27 de outubro de 2012

de certeza que algo se vai passar...

Pendia a cada passo. Na cara enrugada, a boca distendia-se num riso canalha e os olhos, que nunca fitavam ninguém, pareciam guardar uma névoa que alastrava como se constantemente chorassem lágrimas que nunca caíam [...]

Manuel da Fonseca, «Névoa», Aldeia Nova, 7.ª edição, Lisboa, Editorial Caminho, 1984, p. 81.

(imagem)

26 de outubro de 2012

LIBERDADE, Sophia de Mello Beyner Andresen

Aqui nesta praia onde
Não há nenhum vestígio de impureza,
Aqui onde há somente
Ondas tombando ininterruptamente,
Puro espaço e lúcida unidade,
Aqui o tempo apaixonadamente
Encontra a própria liberdade.

in Ana Hatherly, Caminhos da Moderna Poesia Portuguesa, Lisboa, Direcção-Geral do Ensino Primário, 1960, p. 41.

(lido na sessão de  de 12 de Outubro de 2012)

25 de outubro de 2012

OS NAVEGADORES, Sophia de Mello Breyner Andresen

Eles habitam entre um mastro e o vento.

Têm as mãos brancas de sal
E os ombros vermelhos de sol.

Os espantados peixes se aproximam
Com olhos de gelatina.

O mar manda florir seus roseirais de espuma.

No oceano infinito
Estão detidos num barco
E o barco tem um destino
Que os astros altos indicam.

in Ana Hatherly, Caminhos da Moderna Poesia Portuguesa, Lisboa, Direcção-Geral do Ensino Primário, 1960, p. 33.

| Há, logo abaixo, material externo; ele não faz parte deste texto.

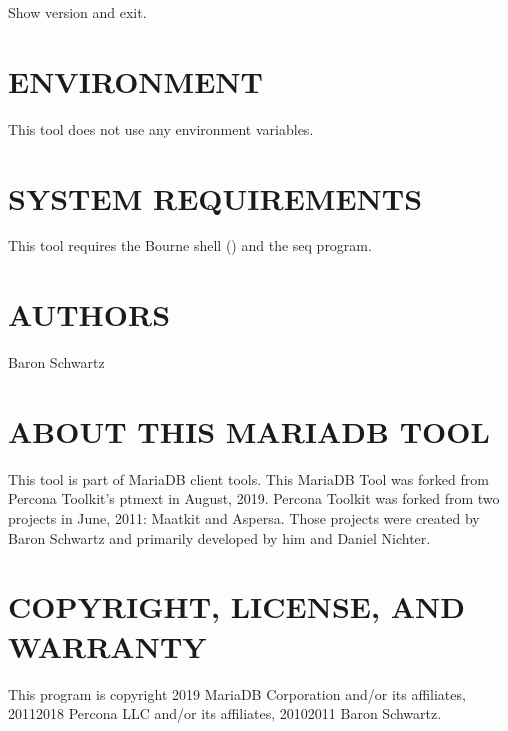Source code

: \documentclass[letterpaper,10pt,english]{sphinxmanual}
\begin{document}
\begin{fulllineitems}
\label{\detokenize{mariadb-status-diff:cmdoption-mariadb-status-diff-version}}
\sphinxAtStartPar
Show version and exit.

\end{fulllineitems}



\section{ENVIRONMENT}
\label{\detokenize{mariadb-status-diff:environment}}
\sphinxAtStartPar
This tool does not use any environment variables.


\section{SYSTEM REQUIREMENTS}
\label{\detokenize{mariadb-status-diff:system-requirements}}
\sphinxAtStartPar
This tool requires the Bourne shell () and the seq program.


\section{AUTHORS}
\label{\detokenize{mariadb-status-diff:authors}}
\sphinxAtStartPar
Baron Schwartz


\section{ABOUT THIS MARIADB TOOL}
\label{\detokenize{mariadb-status-diff:about-this-mariadb-tool}}
\sphinxAtStartPar
This tool is part of MariaDB client tools. This MariaDB Tool was forked from
Percona Toolkit’s pt\sphinxhyphen{}mext in August, 2019. Percona Toolkit was forked from two
projects in June, 2011: Maatkit and Aspersa.  Those projects were created by
Baron Schwartz and primarily developed by him and Daniel Nichter.


\section{COPYRIGHT, LICENSE, AND WARRANTY}
\label{\detokenize{mariadb-status-diff:copyright-license-and-warranty}}
\sphinxAtStartPar
This program is copyright 2019 MariaDB Corporation and/or its affiliates,
2011\sphinxhyphen{}2018 Percona LLC and/or its affiliates, 2010\sphinxhyphen{}2011 Baron Schwartz.
\end{document}
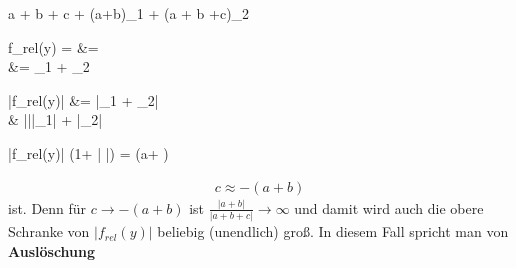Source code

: \documentclass[13pt]{scrreprt}
\begin{document}
\begin{abox}{25}
	 \overset{\cdot}{=}  a + b + c + (a+b)\cdot\epsilon_1 + (a + b +c)\cdot\epsilon_2
\end{abox}

\begin{abox}{26}
	f_{rel}(y) =  &= \\
	&= \cdot\epsilon_1 + \epsilon_2
\end{abox}

\begin{abox}{27}
	|f_{rel}(y)| &= |\cdot\epsilon_1 + \epsilon_2|\\ & ||\cdot|\epsilon_1| + |\epsilon_2|
\end{abox}

\begin{abox}{28}
	|f_{rel}(y)| \leqslant (1+ | |) \cdot \epsilon = (a+ ) \cdot \epsilon
\end{abox}

\begin{tbox}{29}
	\begin{align*}
	c \approx -(a+b)
	\end{align*}
	ist. Denn für $c \rightarrow -(a+b)$ ist $ \frac{|a+b|}{|a+b+c|} \rightarrow \infty$ und damit wird auch die obere Schranke von $|f_{rel}(y)|$ beliebig (unendlich) groß. In diesem Fall spricht man von \textbf{Auslöschung}
\end{tbox}
\end{document}
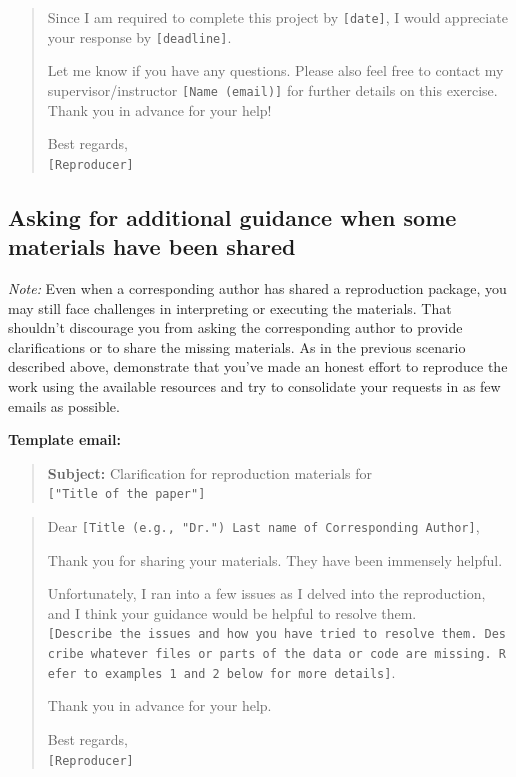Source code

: \documentclass[
  openany]{book}
\begin{document}
\begin{quote}
Since I am required to complete this project by \texttt{{[}date{]}}, I would appreciate your response by \texttt{{[}deadline{]}}.

Let me know if you have any questions. Please also feel free to contact my supervisor/instructor \texttt{{[}Name\ (email){]}} for further details on this exercise. Thank you in advance for your help!

Best regards,\\
\texttt{{[}Reproducer{]}}
\end{quote}

\hypertarget{ask-missing-mat}{%
\subsection{Asking for additional guidance when some materials have been shared}\label{ask-missing-mat}}

\emph{Note:} Even when a corresponding author has shared a reproduction package, you may still face challenges in interpreting or executing the materials. That shouldn't discourage you from asking the corresponding author to provide clarifications or to share the missing materials. As in the previous scenario described above, demonstrate that you've made an honest effort to reproduce the work using the available resources and try to consolidate your requests in as few emails as possible.

\textbf{Template email:}

\begin{quote}
\textbf{Subject:} Clarification for reproduction materials for \texttt{{[}"Title\ of\ the\ paper"{]}}
\end{quote}

\begin{quote}
Dear \texttt{{[}Title\ (e.g.,\ "Dr.")\ Last\ name\ of\ Corresponding\ Author{]}},

Thank you for sharing your materials. They have been immensely helpful.

Unfortunately, I ran into a few issues as I delved into the reproduction, and I think your guidance would be helpful to resolve them. \texttt{{[}Describe\ the\ issues\ and\ how\ you\ have\ tried\ to\ resolve\ them.\ Describe\ whatever\ files\ or\ parts\ of\ the\ data\ or\ code\ are\ missing.\ Refer\ to\ examples\ 1\ and\ 2\ below\ for\ more\ details{]}}.

Thank you in advance for your help.

Best regards,\\
\texttt{{[}Reproducer{]}}
\end{quote}
\end{document}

(lido na sessão de  de 12 de Outubro de 2012)

15 de outubro de 2012

ANNO DOMINI 1348

Estive directamente envolvido na (a)parição do Anno Domini 1348 (Prémio Ferreira de Castro / 1989), por razões profissionais. Há mais de vinte anos já...
Releio-o passado todo este temp -- e que bem se porta o livro, que bem ele se aguenta! O que é ainda mais digno de registo, tendo esta sido a primeira obra de ficção publicada por Sérgio Luís de Carvalho, então um jovem medievalista sem nome na ficção, ao contrário do que hoje sucede.

Em três penadas, o que registei no fim desta esplêndida releitura:
1) A história social e mental medieval está presente sem que o historiador surja como um intruso no trabalho do ficcionista. A informação é-nos dada (com fidedignidade, acrescento) currente calamo, afastando a desagradável sensação de ter sido despejada no meio da acção, por didactismo ou excesso de especialização. Não há aqui outro imperativo que não seja o da boa economia narrativa.
2)  O protagonista, João Lourenço, tabelião que realmente existiu em Sintra e foi vitimado pela Peste Negra, como o atesta a documentação da época (três fragmentos são publicados no final, em apêndice), passa a última semana de vida a redigir o testamento, pretexto para uma rememoração do tempo perdido: a infância, a aprendizagem do tabelionado, o amor, os acidentes em que a vida de todos nós é fértil.  É uma personagem com densidade psicológica; interpela Deus, e nesse diálogo evidencia-se uma moderna (e propositadamente anacrónica) consciência de individualidade -- como será moderna a consciência da humanidade do Outro que se verifica em relação aos judeus. A propósito, o episódio da judiaria de Sintra é um dos momentos do livro, que nunca baixa o patamar elevado em que o autor soube colocar a narrativa.
3) Sendo um romance, no que respeita à bibliografia sintrense, Anno Domini 1348 é uma obra que nela fundamente se inscreve. Não é impunemente que se recria o passado de um modo tão contemporâneo.

Transcrevo parte da crítica de Daniel Bermond, na revista Lire de Novembro de 2003 (Le Bestiaire Inachevé, na tradução francesa), que encontrei no sítio do escritor: «Transparece destas páginas fortes uma gravidade que sustenta a graça de um língua que poderia se a adas orações e dos salmos. Uma pequena obra-prima de uma austeridade sumptuosa.»

13 de outubro de 2012

"Atentai no dragão."*



Fresco de San Pietro al Monte, Civate, séc. XI.
(imagem)

* Sérgio Luís de Carvalho, Anno Domini 1348, Sintra, Câmara Municipal, 1990.

9 de outubro de 2012

5 de outubro de 2012

Diderot, 299

Denis Diderot nasceu em Langres, na Champagne, em 5 de Outubro de 1713.